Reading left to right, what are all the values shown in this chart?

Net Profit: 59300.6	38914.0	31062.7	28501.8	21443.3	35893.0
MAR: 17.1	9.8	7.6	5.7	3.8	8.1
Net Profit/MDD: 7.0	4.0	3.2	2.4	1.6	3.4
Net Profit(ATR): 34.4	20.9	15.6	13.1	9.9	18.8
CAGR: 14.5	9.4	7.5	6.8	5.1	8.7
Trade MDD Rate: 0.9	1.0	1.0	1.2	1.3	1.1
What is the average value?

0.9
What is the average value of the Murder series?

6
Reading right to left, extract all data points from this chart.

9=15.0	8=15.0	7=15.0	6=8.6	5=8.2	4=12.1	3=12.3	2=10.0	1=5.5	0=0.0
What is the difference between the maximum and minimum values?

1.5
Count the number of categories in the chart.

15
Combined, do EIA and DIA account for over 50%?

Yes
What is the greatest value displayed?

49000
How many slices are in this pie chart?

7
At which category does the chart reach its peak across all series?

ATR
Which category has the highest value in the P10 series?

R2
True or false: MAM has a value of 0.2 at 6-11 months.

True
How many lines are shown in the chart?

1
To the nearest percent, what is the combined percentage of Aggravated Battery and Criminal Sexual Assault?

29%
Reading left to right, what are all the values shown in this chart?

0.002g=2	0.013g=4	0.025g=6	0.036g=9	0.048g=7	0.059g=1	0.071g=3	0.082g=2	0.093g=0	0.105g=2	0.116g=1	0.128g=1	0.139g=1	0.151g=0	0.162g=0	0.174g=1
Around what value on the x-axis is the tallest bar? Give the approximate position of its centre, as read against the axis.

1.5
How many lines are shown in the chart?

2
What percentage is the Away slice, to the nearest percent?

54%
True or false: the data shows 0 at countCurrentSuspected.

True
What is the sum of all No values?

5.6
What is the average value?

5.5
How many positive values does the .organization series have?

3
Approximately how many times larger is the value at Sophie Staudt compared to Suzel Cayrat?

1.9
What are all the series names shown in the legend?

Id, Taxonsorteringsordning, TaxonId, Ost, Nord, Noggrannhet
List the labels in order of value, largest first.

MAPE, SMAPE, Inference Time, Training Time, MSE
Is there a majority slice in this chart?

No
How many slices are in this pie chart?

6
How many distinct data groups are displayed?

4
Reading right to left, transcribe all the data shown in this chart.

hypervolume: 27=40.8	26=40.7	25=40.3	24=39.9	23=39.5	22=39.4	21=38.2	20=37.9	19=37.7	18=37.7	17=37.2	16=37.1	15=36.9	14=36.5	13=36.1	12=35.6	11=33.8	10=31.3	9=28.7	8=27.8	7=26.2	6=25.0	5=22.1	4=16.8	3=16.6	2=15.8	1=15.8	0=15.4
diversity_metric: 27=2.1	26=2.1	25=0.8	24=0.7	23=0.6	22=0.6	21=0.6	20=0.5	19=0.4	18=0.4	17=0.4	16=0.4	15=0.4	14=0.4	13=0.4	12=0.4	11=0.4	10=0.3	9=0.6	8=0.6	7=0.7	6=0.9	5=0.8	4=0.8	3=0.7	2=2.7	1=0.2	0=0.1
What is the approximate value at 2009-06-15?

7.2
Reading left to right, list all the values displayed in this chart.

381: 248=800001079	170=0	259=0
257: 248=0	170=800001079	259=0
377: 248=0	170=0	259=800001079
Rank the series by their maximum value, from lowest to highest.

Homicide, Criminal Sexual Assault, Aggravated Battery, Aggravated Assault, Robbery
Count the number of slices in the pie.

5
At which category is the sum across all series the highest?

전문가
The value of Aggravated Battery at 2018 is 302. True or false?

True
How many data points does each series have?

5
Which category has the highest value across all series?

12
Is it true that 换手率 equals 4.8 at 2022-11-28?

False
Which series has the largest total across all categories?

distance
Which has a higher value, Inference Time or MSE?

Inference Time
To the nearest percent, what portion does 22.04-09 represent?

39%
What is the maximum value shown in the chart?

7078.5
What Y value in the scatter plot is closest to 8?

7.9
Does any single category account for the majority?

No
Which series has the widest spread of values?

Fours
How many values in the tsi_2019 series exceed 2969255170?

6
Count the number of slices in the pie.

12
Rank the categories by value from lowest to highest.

::::::::

▶ _Task statement_: Rewrite the listing above as a JSON list of strings, one string per line, leaving out the blank lines.

▶ _Finished task_:
[
  "Reading left to right, what are all the values shown in this chart?",
  "Net Profit: 59300.6\t38914.0\t31062.7\t28501.8\t21443.3\t35893.0",
  "MAR: 17.1\t9.8\t7.6\t5.7\t3.8\t8.1",
  "Net Profit/MDD: 7.0\t4.0\t3.2\t2.4\t1.6\t3.4",
  "Net Profit(ATR): 34.4\t20.9\t15.6\t13.1\t9.9\t18.8",
  "CAGR: 14.5\t9.4\t7.5\t6.8\t5.1\t8.7",
  "Trade MDD Rate: 0.9\t1.0\t1.0\t1.2\t1.3\t1.1",
  "What is the average value?",
  "0.9",
  "What is the average value of the Murder series?",
  "6",
  "Reading right to left, extract all data points from this chart.",
  "9=15.0\t8=15.0\t7=15.0\t6=8.6\t5=8.2\t4=12.1\t3=12.3\t2=10.0\t1=5.5\t0=0.0",
  "What is the difference between the maximum and minimum values?",
  "1.5",
  "Count the number of categories in the chart.",
  "15",
  "Combined, do EIA and DIA account for over 50%?",
  "Yes",
  "What is the greatest value displayed?",
  "49000",
  "How many slices are in this pie chart?",
  "7",
  "At which category does the chart reach its peak across all series?",
  "ATR",
  "Which category has the highest value in the P10 series?",
  "R2",
  "True or false: MAM has a value of 0.2 at 6-11 months.",
  "True",
  "How many lines are shown in the chart?",
  "1",
  "To the nearest percent, what is the combined percentage of Aggravated Battery and Criminal Sexual Assault?",
  "29%",
  "Reading left to right, what are all the values shown in this chart?",
  "0.002g=2\t0.013g=4\t0.025g=6\t0.036g=9\t0.048g=7\t0.059g=1\t0.071g=3\t0.082g=2\t0.093g=0\t0.105g=2\t0.116g=1\t0.128g=1\t0.139g=1\t0.151g=0\t0.162g=0\t0.174g=1",
  "Around what value on the x-axis is the tallest bar? Give the approximate position of its centre, as read against the axis.",
  "1.5",
  "How many lines are shown in the chart?",
  "2",
  "What percentage is the Away slice, to the nearest percent?",
  "54%",
  "True or false: the data shows 0 at countCurrentSuspected.",
  "True",
  "What is the sum of all No values?",
  "5.6",
  "What is the average value?",
  "5.5",
  "How many positive values does the .organization series have?",
  "3",
  "Approximately how many times larger is the value at Sophie Staudt compared to Suzel Cayrat?",
  "1.9",
  "What are all the series names shown in the legend?",
  "Id, Taxonsorteringsordning, TaxonId, Ost, Nord, Noggrannhet",
  "List the labels in order of value, largest first.",
  "MAPE, SMAPE, Inference Time, Training Time, MSE",
  "Is there a majority slice in this chart?",
  "No",
  "How many slices are in this pie chart?",
  "6",
  "How many distinct data groups are displayed?",
  "4",
  "Reading right to left, transcribe all the data shown in this chart.",
  "hypervolume: 27=40.8\t26=40.7\t25=40.3\t24=39.9\t23=39.5\t22=39.4\t21=38.2\t20=37.9\t19=37.7\t18=37.7\t17=37.2\t16=37.1\t15=36.9\t14=36.5\t13=36.1\t12=35.6\t11=33.8\t10=31.3\t9=28.7\t8=27.8\t7=26.2\t6=25.0\t5=22.1\t4=16.8\t3=16.6\t2=15.8\t1=15.8\t0=15.4",
  "diversity_metric: 27=2.1\t26=2.1\t25=0.8\t24=0.7\t23=0.6\t22=0.6\t21=0.6\t20=0.5\t19=0.4\t18=0.4\t17=0.4\t16=0.4\t15=0.4\t14=0.4\t13=0.4\t12=0.4\t11=0.4\t10=0.3\t9=0.6\t8=0.6\t7=0.7\t6=0.9\t5=0.8\t4=0.8\t3=0.7\t2=2.7\t1=0.2\t0=0.1",
  "What is the approximate value at 2009-06-15?",
  "7.2",
  "Reading left to right, list all the values displayed in this chart.",
  "381: 248=800001079\t170=0\t259=0",
  "257: 248=0\t170=800001079\t259=0",
  "377: 248=0\t170=0\t259=800001079",
  "Rank the series by their maximum value, from lowest to highest.",
  "Homicide, Criminal Sexual Assault, Aggravated Battery, Aggravated Assault, Robbery",
  "Count the number of slices in the pie.",
  "5",
  "At which category is the sum across all series the highest?",
  "전문가",
  "The value of Aggravated Battery at 2018 is 302. True or false?",
  "True",
  "How many data points does each series have?",
  "5",
  "Which category has the highest value across all series?",
  "12",
  "Is it true that 换手率 equals 4.8 at 2022-11-28?",
  "False",
  "Which series has the largest total across all categories?",
  "distance",
  "Which has a higher value, Inference Time or MSE?",
  "Inference Time",
  "To the nearest percent, what portion does 22.04-09 represent?",
  "39%",
  "What is the maximum value shown in the chart?",
  "7078.5",
  "What Y value in the scatter plot is closest to 8?",
  "7.9",
  "Does any single category account for the majority?",
  "No",
  "Which series has the widest spread of values?",
  "Fours",
  "How many values in the tsi_2019 series exceed 2969255170?",
  "6",
  "Count the number of slices in the pie.",
  "12",
  "Rank the categories by value from lowest to highest."
]